The latter would be the United States with an African partner first, and negotiations are expected to begin next week. Trump`s representatives have long argued that the agreement could serve as a «model free trade treaty» for agreements with other African countries, allowing this process to be followed closely in the future. Indeed, in the months leading up to Donald Trump`s election victory in 2016 and the early years of his administration, the U.S. prime minister repeatedly threatened to withdraw from NAFTA if he failed to reach a more «fair» deal for American workers. This would be part of a broader effort to negotiate or renegotiate trade agreements with any country that has not provided the United States with «free, fair and reciprocal» conditions, fuelling tensions with many trading partners, including Canada and Mexico. The USMCA will lead a multi-trillion dollar market and is expected to face severe strain in all three countries, particularly in a U.S. election year. The new agreement, known in Canada as CUSMA and T-MEC in Mexico, has been under discussion since the idea was first publicized years ago, both for substantive and political reasons. On April 3, 2020, Canada informed the United States and Mexico that it had completed its national process of ratifying the agreement.
 Another study by Mary E. Burfisher, Frederic Lambert and Troy D. Matheson of the International Monetary Fund (IMF) found a negligible impact on GDP (0.02% for Canada, -0.01% for Mexico and 0.00% for the United States).

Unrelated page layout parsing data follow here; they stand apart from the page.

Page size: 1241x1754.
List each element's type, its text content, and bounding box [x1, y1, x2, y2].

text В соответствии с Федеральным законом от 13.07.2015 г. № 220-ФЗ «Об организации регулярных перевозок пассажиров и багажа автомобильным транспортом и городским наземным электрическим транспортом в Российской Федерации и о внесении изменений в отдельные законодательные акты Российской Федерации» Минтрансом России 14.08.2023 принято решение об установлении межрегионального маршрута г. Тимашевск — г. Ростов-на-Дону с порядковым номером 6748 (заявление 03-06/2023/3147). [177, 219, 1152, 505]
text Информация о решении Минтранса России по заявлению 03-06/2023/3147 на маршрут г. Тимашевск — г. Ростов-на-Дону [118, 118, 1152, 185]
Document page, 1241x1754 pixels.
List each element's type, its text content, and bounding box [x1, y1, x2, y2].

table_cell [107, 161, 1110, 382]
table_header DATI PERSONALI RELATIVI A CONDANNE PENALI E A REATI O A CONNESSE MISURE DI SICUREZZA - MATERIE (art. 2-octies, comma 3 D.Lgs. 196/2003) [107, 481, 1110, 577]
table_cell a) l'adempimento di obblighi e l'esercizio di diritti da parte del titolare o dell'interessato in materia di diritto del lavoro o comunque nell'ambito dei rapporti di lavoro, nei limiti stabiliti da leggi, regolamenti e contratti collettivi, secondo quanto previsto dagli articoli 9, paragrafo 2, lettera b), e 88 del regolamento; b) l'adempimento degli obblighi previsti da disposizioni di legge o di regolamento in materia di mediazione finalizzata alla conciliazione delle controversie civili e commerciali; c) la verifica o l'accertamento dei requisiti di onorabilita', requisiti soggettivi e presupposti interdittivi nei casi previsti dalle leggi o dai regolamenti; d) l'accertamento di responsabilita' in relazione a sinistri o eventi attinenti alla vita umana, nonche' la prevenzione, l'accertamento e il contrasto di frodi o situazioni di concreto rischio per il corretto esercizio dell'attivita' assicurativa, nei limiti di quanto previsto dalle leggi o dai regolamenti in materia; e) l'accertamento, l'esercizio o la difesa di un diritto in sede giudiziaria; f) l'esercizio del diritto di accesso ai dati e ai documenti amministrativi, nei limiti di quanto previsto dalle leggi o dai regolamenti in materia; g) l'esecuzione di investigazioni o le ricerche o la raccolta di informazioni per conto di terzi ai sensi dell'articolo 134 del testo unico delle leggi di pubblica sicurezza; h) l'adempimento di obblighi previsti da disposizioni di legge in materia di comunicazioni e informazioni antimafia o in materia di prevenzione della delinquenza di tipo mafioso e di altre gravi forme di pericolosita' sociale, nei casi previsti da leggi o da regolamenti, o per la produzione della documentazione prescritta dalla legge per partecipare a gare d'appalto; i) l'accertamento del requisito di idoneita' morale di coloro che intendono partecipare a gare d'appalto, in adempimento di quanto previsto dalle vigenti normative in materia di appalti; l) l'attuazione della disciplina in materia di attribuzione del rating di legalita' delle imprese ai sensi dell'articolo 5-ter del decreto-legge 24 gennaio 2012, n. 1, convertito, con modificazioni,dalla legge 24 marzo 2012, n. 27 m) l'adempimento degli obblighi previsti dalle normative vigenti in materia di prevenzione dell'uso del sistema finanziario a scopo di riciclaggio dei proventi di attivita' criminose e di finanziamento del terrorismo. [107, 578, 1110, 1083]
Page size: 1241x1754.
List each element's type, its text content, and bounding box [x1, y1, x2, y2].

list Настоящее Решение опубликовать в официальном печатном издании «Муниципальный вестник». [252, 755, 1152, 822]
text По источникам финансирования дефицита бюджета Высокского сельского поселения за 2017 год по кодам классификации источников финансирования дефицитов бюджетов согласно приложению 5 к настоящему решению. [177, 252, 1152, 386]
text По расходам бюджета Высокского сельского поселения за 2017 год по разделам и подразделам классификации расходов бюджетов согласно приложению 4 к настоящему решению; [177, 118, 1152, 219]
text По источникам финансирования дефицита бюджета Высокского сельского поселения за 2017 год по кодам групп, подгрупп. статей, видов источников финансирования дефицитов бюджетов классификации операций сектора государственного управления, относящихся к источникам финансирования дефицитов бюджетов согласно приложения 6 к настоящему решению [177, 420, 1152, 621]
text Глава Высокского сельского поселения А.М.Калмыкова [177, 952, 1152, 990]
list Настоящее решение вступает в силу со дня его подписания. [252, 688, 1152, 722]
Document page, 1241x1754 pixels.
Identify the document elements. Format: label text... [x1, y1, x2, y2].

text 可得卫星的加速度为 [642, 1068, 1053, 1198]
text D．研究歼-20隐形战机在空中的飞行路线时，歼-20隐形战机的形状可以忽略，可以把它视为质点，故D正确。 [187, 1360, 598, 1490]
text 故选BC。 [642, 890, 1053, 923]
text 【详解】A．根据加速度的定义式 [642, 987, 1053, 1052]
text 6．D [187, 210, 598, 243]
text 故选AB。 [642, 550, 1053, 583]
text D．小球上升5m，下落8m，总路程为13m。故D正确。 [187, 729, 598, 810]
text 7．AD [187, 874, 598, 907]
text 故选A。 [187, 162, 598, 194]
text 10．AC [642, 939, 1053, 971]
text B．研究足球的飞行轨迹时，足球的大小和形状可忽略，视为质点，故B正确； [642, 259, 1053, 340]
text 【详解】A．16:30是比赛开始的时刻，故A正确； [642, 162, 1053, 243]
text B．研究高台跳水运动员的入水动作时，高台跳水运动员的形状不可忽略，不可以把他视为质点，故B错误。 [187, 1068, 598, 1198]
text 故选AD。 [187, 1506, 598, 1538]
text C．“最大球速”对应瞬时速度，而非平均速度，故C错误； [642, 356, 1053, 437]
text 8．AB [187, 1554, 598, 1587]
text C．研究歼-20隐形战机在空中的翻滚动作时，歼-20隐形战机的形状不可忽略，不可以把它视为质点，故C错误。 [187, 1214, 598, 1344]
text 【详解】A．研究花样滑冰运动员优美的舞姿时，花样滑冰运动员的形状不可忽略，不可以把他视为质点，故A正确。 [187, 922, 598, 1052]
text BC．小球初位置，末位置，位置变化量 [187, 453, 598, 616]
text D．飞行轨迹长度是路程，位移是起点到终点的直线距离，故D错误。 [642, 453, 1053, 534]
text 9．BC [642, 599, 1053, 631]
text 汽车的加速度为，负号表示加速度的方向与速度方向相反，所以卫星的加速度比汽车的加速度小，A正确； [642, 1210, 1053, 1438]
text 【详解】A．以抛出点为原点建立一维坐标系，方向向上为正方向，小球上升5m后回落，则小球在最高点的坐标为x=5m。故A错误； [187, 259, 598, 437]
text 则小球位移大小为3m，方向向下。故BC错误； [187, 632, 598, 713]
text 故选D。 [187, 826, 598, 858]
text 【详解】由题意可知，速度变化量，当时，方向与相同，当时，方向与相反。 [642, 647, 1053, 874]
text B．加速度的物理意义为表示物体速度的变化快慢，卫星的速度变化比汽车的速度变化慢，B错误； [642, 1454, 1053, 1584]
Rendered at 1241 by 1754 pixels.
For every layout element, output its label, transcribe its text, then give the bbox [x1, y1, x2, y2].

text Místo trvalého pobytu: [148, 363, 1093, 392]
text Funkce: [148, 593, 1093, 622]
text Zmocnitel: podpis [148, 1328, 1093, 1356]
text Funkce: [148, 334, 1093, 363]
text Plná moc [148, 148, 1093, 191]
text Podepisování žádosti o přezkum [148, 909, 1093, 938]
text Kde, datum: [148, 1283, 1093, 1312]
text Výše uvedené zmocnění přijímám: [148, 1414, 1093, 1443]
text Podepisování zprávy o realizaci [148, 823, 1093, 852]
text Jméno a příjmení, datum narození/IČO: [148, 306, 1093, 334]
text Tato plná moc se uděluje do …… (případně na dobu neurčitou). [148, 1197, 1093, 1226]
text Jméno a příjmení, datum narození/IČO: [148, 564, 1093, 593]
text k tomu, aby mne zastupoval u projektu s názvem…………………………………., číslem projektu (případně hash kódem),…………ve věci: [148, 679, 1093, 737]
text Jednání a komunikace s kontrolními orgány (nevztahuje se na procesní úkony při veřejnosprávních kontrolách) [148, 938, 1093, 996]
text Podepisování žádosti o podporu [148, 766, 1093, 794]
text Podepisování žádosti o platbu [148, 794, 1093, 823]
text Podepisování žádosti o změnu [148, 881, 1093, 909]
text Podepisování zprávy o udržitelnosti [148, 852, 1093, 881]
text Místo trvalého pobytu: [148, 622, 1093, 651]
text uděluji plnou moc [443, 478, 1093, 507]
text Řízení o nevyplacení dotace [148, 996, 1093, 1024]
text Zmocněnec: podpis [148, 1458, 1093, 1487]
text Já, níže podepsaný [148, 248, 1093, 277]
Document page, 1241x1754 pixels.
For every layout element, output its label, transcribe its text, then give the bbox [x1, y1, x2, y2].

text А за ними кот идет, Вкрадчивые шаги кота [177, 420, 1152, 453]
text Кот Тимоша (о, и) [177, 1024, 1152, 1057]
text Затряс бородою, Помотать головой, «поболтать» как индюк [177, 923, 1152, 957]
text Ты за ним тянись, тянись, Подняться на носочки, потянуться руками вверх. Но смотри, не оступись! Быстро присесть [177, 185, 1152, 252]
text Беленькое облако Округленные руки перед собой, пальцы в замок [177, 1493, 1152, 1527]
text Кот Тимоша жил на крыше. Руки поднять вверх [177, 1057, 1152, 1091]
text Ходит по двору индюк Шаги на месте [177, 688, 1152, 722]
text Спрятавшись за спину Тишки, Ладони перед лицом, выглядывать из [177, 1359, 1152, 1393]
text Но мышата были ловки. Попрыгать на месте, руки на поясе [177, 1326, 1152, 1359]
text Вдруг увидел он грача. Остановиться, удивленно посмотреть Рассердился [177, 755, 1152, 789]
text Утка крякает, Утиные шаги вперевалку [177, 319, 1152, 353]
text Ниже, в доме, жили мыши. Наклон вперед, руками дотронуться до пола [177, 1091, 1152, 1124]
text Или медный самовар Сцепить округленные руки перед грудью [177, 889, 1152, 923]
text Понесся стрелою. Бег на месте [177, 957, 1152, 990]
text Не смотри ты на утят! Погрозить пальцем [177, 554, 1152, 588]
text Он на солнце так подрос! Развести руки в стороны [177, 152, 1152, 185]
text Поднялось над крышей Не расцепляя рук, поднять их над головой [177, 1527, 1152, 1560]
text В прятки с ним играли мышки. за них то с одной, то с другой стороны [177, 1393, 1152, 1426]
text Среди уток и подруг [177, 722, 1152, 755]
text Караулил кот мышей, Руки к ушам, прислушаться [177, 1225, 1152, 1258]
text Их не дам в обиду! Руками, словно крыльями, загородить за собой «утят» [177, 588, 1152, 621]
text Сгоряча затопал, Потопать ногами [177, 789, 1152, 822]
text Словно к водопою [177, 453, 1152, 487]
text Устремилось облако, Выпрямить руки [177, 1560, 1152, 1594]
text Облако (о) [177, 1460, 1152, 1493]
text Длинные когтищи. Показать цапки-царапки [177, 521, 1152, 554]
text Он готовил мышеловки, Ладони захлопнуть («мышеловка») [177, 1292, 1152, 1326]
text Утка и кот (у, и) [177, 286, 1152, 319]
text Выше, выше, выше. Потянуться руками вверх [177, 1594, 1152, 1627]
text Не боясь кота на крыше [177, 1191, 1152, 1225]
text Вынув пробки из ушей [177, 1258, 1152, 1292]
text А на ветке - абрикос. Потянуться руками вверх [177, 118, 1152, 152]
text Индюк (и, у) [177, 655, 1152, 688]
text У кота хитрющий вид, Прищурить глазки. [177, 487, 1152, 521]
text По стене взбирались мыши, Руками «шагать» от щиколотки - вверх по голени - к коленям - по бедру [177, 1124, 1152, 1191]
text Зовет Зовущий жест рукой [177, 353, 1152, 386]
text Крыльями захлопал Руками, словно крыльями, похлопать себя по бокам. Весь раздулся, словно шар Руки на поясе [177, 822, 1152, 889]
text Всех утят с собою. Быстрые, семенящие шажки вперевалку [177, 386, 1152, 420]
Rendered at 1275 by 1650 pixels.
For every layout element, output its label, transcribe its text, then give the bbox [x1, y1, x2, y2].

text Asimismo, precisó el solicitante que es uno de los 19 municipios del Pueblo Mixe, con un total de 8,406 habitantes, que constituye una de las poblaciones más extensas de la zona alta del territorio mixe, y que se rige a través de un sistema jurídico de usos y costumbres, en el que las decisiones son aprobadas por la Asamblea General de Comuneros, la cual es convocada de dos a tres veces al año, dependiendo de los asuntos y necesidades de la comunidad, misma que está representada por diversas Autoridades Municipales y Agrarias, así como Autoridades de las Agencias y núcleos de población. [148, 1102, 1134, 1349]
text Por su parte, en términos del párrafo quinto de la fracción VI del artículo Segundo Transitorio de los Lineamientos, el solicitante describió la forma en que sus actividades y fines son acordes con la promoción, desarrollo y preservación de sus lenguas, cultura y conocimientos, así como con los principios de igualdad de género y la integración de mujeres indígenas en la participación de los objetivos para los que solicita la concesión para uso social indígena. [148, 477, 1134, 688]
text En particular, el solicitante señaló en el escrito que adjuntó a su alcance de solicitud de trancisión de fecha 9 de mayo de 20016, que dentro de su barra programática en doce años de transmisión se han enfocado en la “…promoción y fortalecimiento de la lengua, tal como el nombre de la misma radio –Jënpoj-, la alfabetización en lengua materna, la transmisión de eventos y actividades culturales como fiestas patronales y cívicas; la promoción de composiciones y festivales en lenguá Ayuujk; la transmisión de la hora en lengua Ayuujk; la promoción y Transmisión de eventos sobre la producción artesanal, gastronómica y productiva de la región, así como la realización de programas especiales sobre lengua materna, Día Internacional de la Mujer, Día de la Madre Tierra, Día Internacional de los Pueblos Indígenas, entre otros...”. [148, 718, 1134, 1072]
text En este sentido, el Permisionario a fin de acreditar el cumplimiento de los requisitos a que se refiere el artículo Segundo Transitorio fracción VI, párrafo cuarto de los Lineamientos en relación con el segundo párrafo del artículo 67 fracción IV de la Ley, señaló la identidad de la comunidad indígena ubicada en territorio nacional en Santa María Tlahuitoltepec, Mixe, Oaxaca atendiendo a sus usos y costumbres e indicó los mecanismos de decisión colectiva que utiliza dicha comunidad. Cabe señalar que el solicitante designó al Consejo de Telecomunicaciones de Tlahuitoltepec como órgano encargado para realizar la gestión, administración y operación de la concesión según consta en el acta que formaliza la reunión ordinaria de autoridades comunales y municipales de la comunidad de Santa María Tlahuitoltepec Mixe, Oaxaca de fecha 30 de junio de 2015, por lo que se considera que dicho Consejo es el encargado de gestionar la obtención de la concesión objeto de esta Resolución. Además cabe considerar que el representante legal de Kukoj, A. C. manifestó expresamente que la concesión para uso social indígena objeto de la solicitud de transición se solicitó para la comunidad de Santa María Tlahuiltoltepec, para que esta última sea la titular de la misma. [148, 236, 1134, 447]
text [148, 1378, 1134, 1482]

They also note that «significant provisions of the USMCA would lead to a reduction in economic integration in North America, which would reduce trade between the three North American partners by more than $4 billion (0.4 percent), while members would benefit from a combined welfare benefit of $538 million (p. 23). On December 9, 2019, Fox News reported that negotiators from the three countries reached an agreement on implementation, paving the way for a final agreement within 24 hours and ratification by all three parties before the end of the year. Mexico has agreed to impose a minimum wage of $16 per hour for Mexican auto workers by a «neutral» third party. Mexico, which imports all of its aluminum, also objected to the provisions relating to the U.S. steel and aluminum content of automotive components.
 Many economists argue that the current level of TAA funding is largely insufficient to meet the increase in trade-related job losses. «There are pockets that have felt a lot of pain,» Hanson says. «The existence of these pockets underscores our political failure to help regions and individuals adapt to the effects of globalization.» The agreed text of the agreement was signed by the heads of state and government of the three countries on November 30, 2018, as an incidental event at the 2018 G20 summit in Buenos Aires, Argentina.  The English, Spanish and French versions will also be binding and the agreement will take effect after ratification by the three states through the adoption of enabling laws.  In addition, there is the provision that the agreement itself must be reviewed every six years by the three nations, with a 16-year forfeiture clause.